Photo credit Tom Raftery
I published this post on the IBM Global Eco Jam last week and it generated some interesting feedback so I thought I’d re-publish it here too to solicit your thoughts –
I was at the NewNet CleanTech Investors Summit in London last November.
At this event a poll was taken asking which CleanTech issues were perceived as being most important/having the most potential by the investment community – the answers were Energy Efficiency and Energy Storage.
I have seen several posts here on efficiency but none on energy storage so I said I’d start one.
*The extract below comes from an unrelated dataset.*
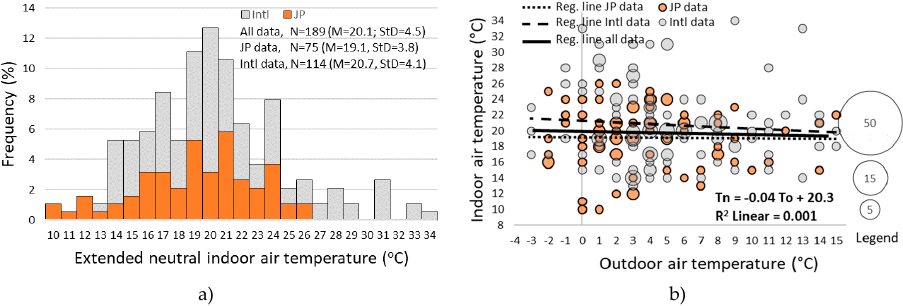
Figure 4. Indoor and outdoor temperature at TSV ( − 1, 0, +1): ( a ) Frequency percentage distribution of neutral indoor air temperature; ( b ) correlation between indoor and outdoor air temperature at the vote.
What are the most interesting energy storage solutions people are seeing emerging.
I’ll kick off –
The two most interesting I have seen are
1. Thermal storage using heavily insulated bricks (!) for domestic energy storage (resistive heating) and
2. Metal air batteries – zinc air batteries are scheduled to come to market later this year. Zinc is abundant, cheap, non-toxic, non-explosive and readily recyclable. Zinc air batteries have an energy density about two to three times that of lithium ion batteries.With that energy density and price point, it should be possible to build utility scale storage (allowing renewables to store excess energy when the wind is blowing strongly, and sell it when the wind drops or demand increases, for example).
Are there any other options people are seeing (and let’s leave pumped hydro out of this discussion – it is old tech, expensive and has significant environmental impacts).
One of the respondents pointed me to news out of Stanford in December that Stanford scientists are harnessing nanotechnology to quickly produce ultra-lightweight, bendable batteries and supercapacitors in from everyday paper!
What other interesting forms of energy storage have you come across?